WASHINGTON – The U.S. Court of Federal Claims has upheld the Navy’s termination for default of a contract with McDonnell Douglas and General Dynamics for the A-12 stealth attack aircraft, the Justice Department announced today.
In 1988, the Navy awarded the $4 billion fixed-price contract for development of the A-12, which was to be a stealthy, carrier-based attack aircraft. The program encountered serious technical difficulties, and in 1991, then Secretary of Defense Dick Cheney terminated the A-12 program because it was substantially over budget and behind schedule. The Navy subsequently terminated the contract for default, without ever receiving a single plane.

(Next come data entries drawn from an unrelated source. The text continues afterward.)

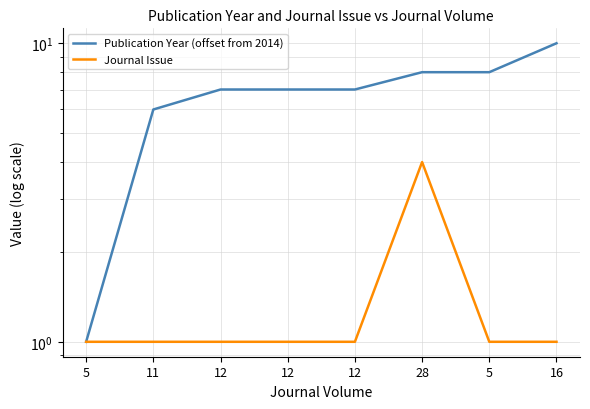

How many categories are shown in the chart?

8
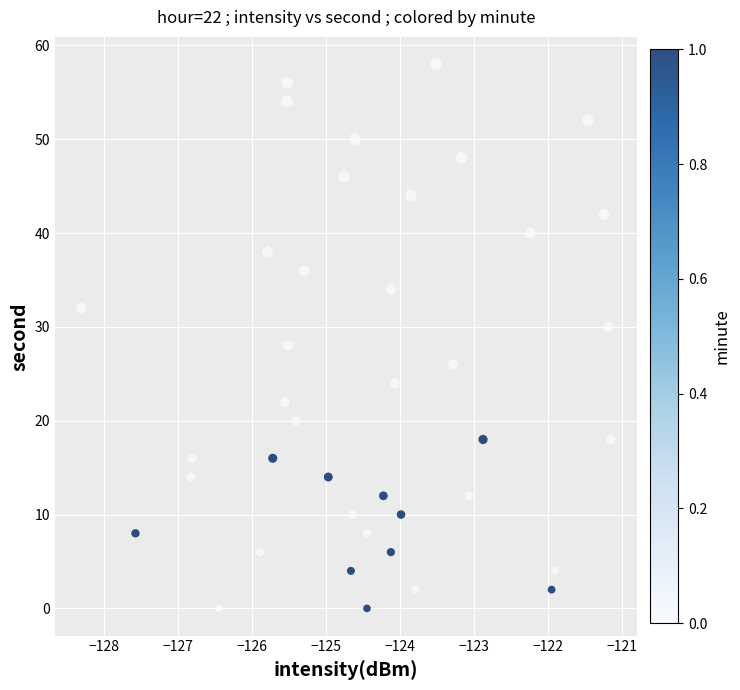

What is the range of Y values (max minus min)?

58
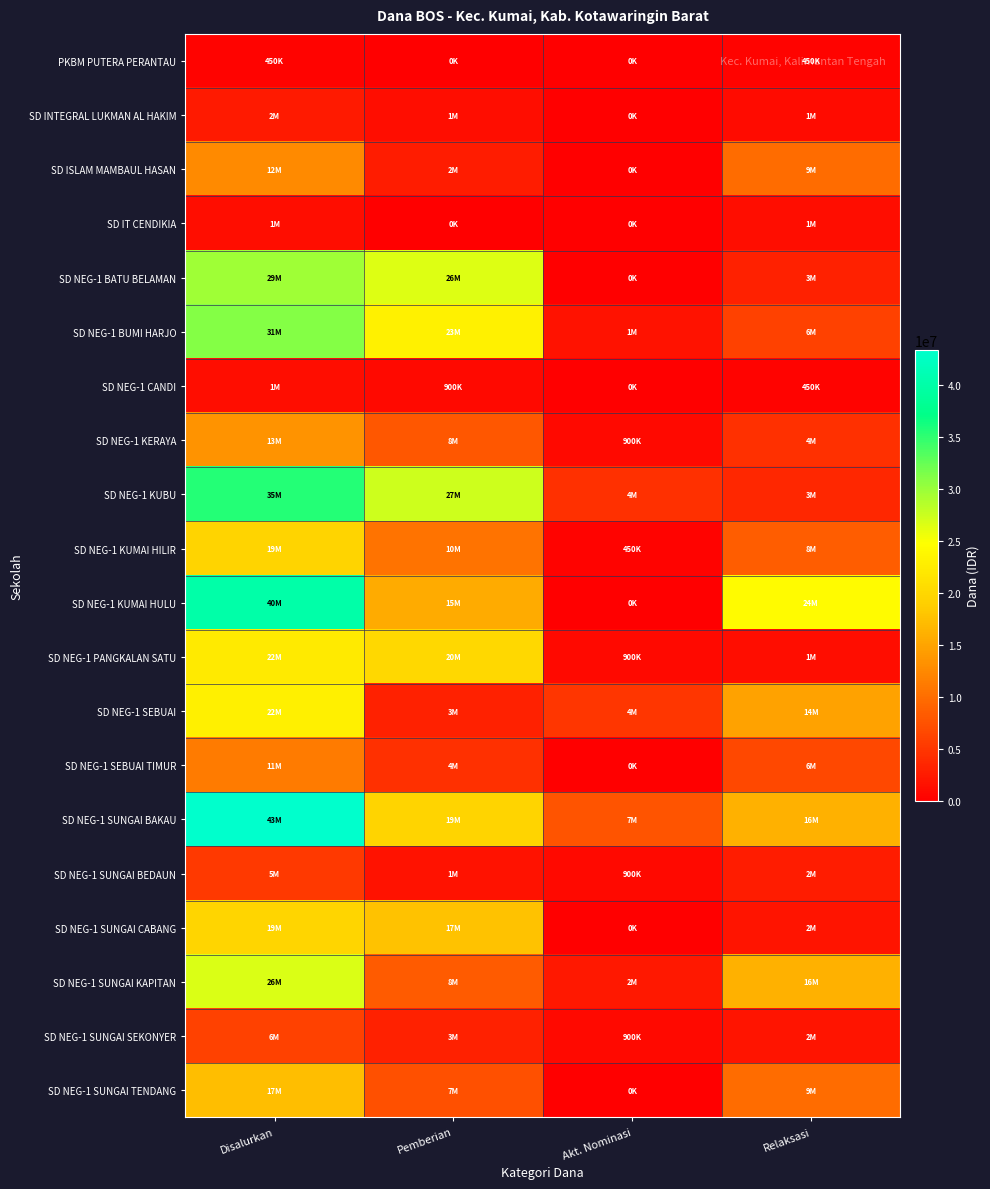

Reading left to right, list all the values displayed in this chart.

PKBM PUTERA PERANTAU: Disalurkan=450000	Pemberian=0	Akt. Nominasi=0	Relaksasi=450000
SD INTEGRAL LUKMAN AL HAKIM: Disalurkan=2475000	Pemberian=1350000	Akt. Nominasi=0	Relaksasi=1125000
SD ISLAM MAMBAUL HASAN: Disalurkan=12600000	Pemberian=2700000	Akt. Nominasi=0	Relaksasi=9900000
SD IT CENDIKIA: Disalurkan=1350000	Pemberian=0	Akt. Nominasi=0	Relaksasi=1350000
SD NEG-1 BATU BELAMAN: Disalurkan=29700000	Pemberian=26550000	Akt. Nominasi=0	Relaksasi=3150000
SD NEG-1 BUMI HARJO: Disalurkan=31050000	Pemberian=23175000	Akt. Nominasi=1800000	Relaksasi=6075000
SD NEG-1 CANDI: Disalurkan=1350000	Pemberian=900000	Akt. Nominasi=0	Relaksasi=450000
SD NEG-1 KERAYA: Disalurkan=13500000	Pemberian=8100000	Akt. Nominasi=900000	Relaksasi=4500000
SD NEG-1 KUBU: Disalurkan=35550000	Pemberian=27450000	Akt. Nominasi=4500000	Relaksasi=3600000
SD NEG-1 KUMAI HILIR: Disalurkan=19575000	Pemberian=10575000	Akt. Nominasi=450000	Relaksasi=8550000
SD NEG-1 KUMAI HULU: Disalurkan=40050000	Pemberian=15750000	Akt. Nominasi=0	Relaksasi=24300000
SD NEG-1 PANGKALAN SATU: Disalurkan=22275000	Pemberian=20025000	Akt. Nominasi=900000	Relaksasi=1350000
SD NEG-1 SEBUAI: Disalurkan=22950000	Pemberian=3150000	Akt. Nominasi=4950000	Relaksasi=14850000
SD NEG-1 SEBUAI TIMUR: Disalurkan=11250000	Pemberian=4500000	Akt. Nominasi=0	Relaksasi=6750000
SD NEG-1 SUNGAI BAKAU: Disalurkan=43425000	Pemberian=19575000	Akt. Nominasi=7650000	Relaksasi=16200000
SD NEG-1 SUNGAI BEDAUN: Disalurkan=5400000	Pemberian=1800000	Akt. Nominasi=900000	Relaksasi=2700000
SD NEG-1 SUNGAI CABANG: Disalurkan=19800000	Pemberian=17775000	Akt. Nominasi=0	Relaksasi=2025000
SD NEG-1 SUNGAI KAPITAN: Disalurkan=26775000	Pemberian=8325000	Akt. Nominasi=2250000	Relaksasi=16200000
SD NEG-1 SUNGAI SEKONYER: Disalurkan=6075000	Pemberian=3150000	Akt. Nominasi=900000	Relaksasi=2025000
SD NEG-1 SUNGAI TENDANG: Disalurkan=17325000	Pemberian=7425000	Akt. Nominasi=0	Relaksasi=9900000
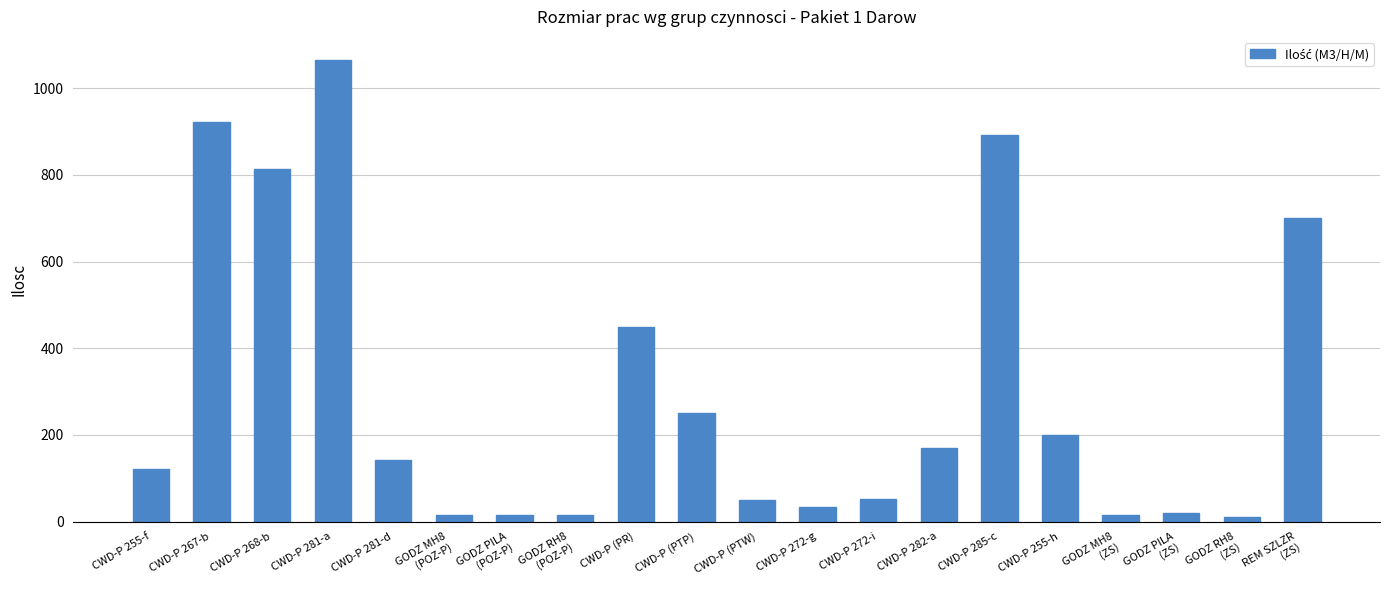

Where is the data nearest to the value 537?

CWD-P (PR)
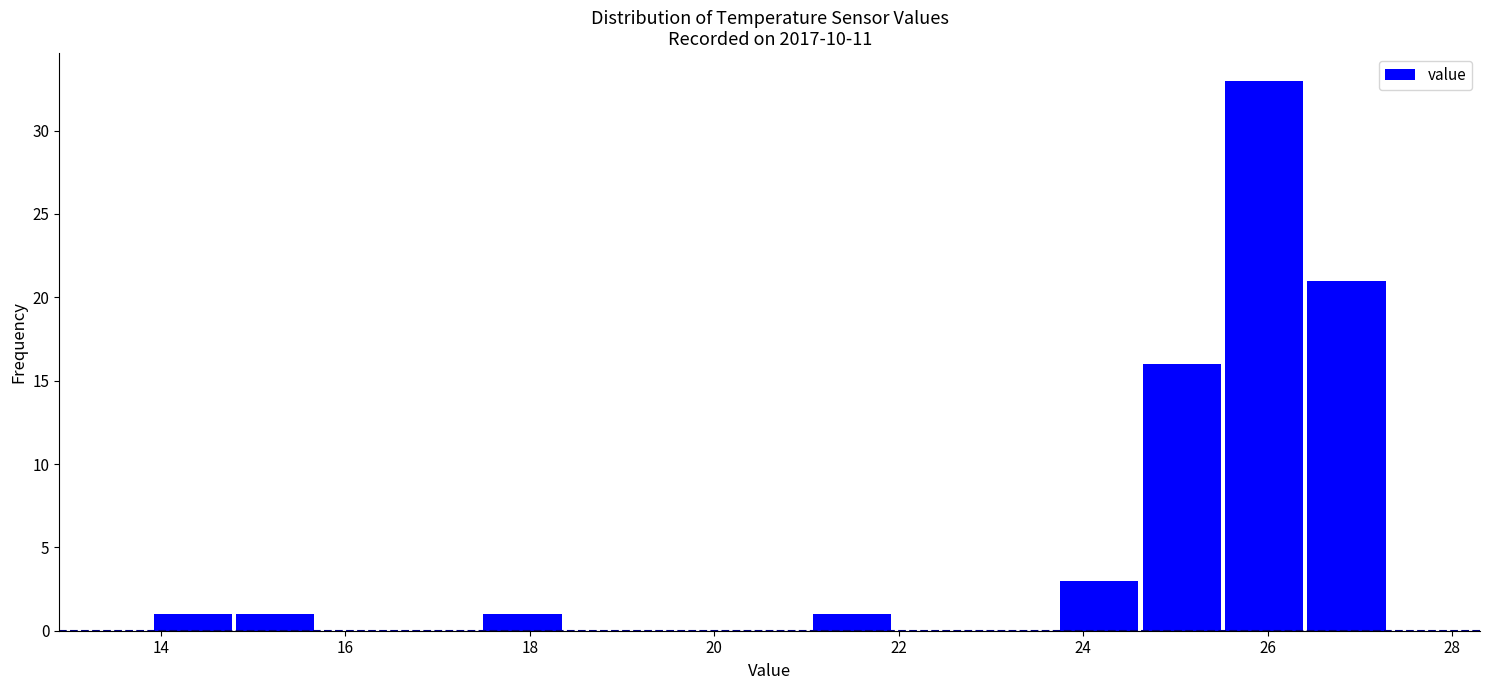

Reading left to right, list every bar in this chart as the range it spans on the x-axis followed by its height. Neither the bar edges nor the heights are printed on the chart, so give them approximately, as read against the axes.

14.0 to 14.8: 1
14.8 to 15.6: 1
15.6 to 16.6: 0
16.6 to 17.4: 0
17.4 to 18.4: 1
18.4 to 19.2: 0
19.2 to 20.2: 0
20.2 to 21.0: 0
21.0 to 22.0: 1
22.0 to 22.8: 0
22.8 to 23.8: 0
23.8 to 24.6: 3
24.6 to 25.6: 16
25.6 to 26.4: 33
26.4 to 27.4: 21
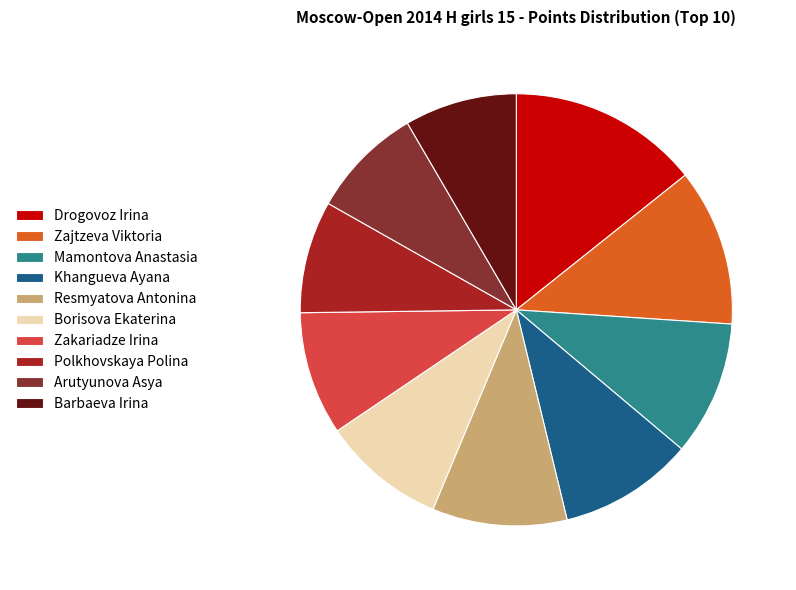

Which has a higher value, Zakariadze Irina or Arutyunova Asya?

Zakariadze Irina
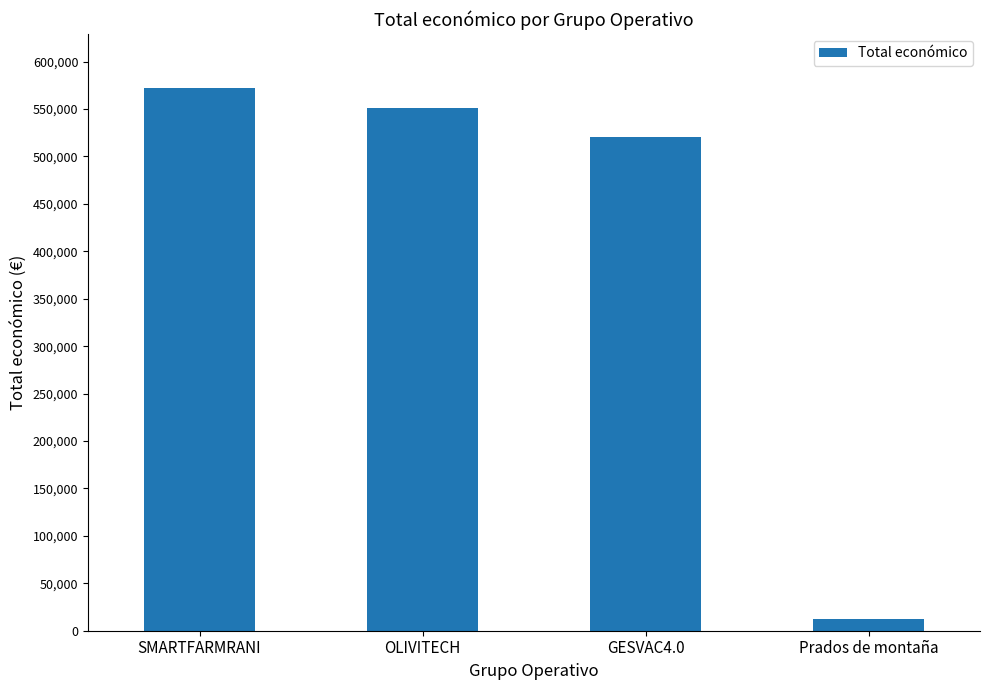

How many values are below 551196?

2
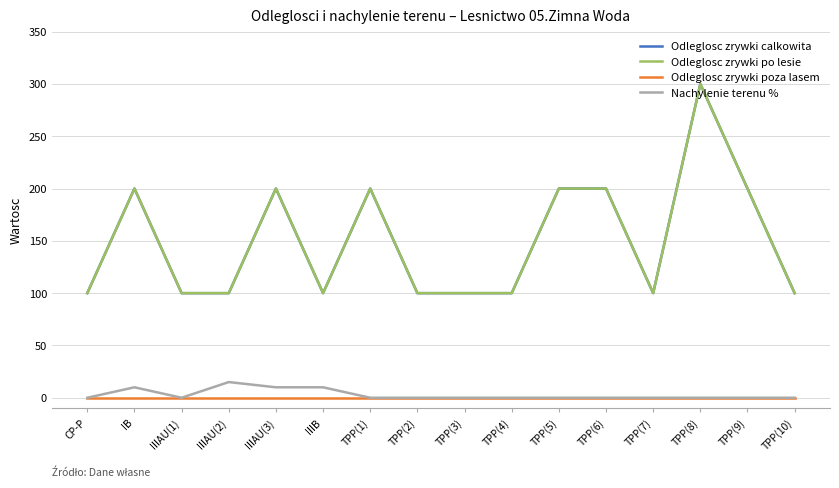

Which series has the largest range (max minus min)?

Odleglosc zrywki calkowita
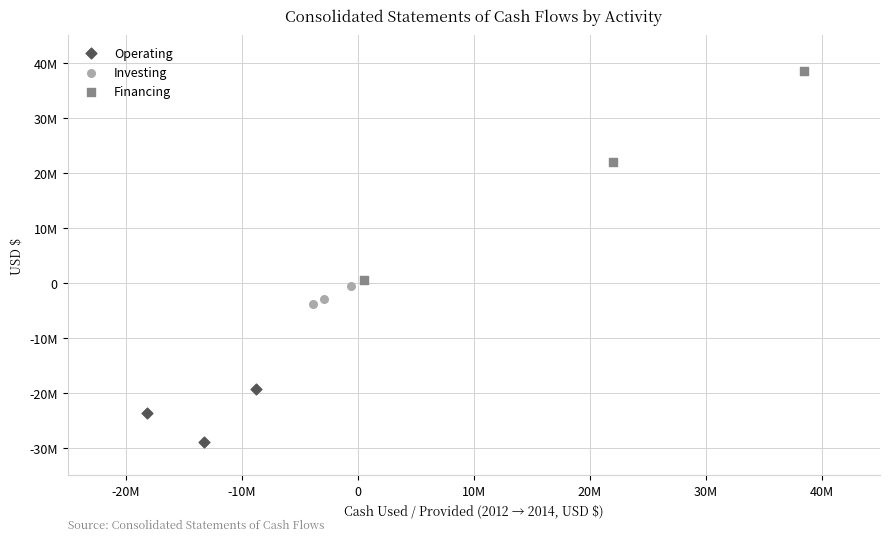

What are all the series names shown in the legend?

Operating, Investing, Financing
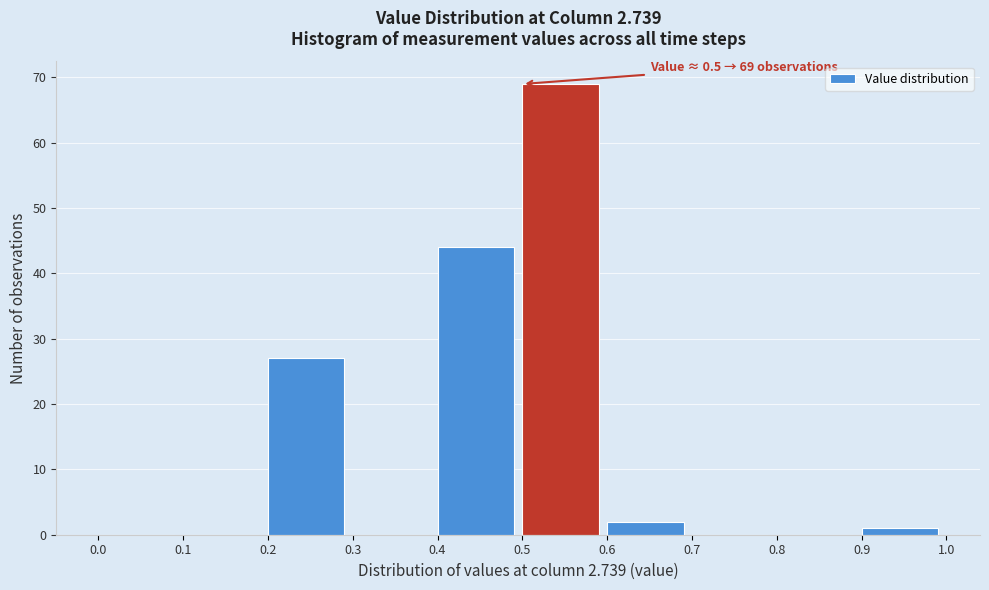

Which range on the x-axis has the tallest bar?

0.5 to 0.6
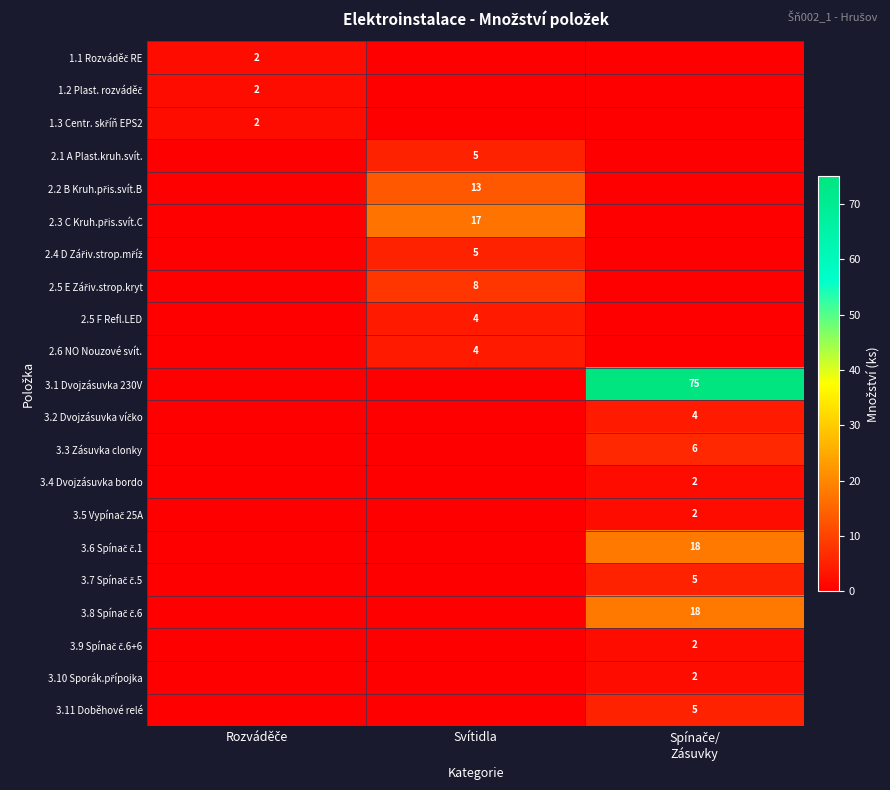

How many values in the 3.4 Dvojzásuvka bordo series exceed 0?

1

The contractors challenged the termination, resulting in 16 years of litigation. The court originally overturned the termination, holding that then Secretary of Defense Cheney had wrongfully terminated the A-12 program over the Navy’s objections. Following two appeals, the court held that the Navy had properly terminated the contract for default.
“We are gratified by the court’s decision, which explains why the Navy was within its rights to terminate the contract for default and protect the American taxpayer’s interests, and hopefully will bring this long litigation closer to resolution,” said Deputy Assistant Attorney General Michael F. Hertz.
Unless the judgement is overturned on appeal, the contractors will be required to return to the government payments of about $1.35 billion, plus interest, a sum which currently exceeds $2.6 billion.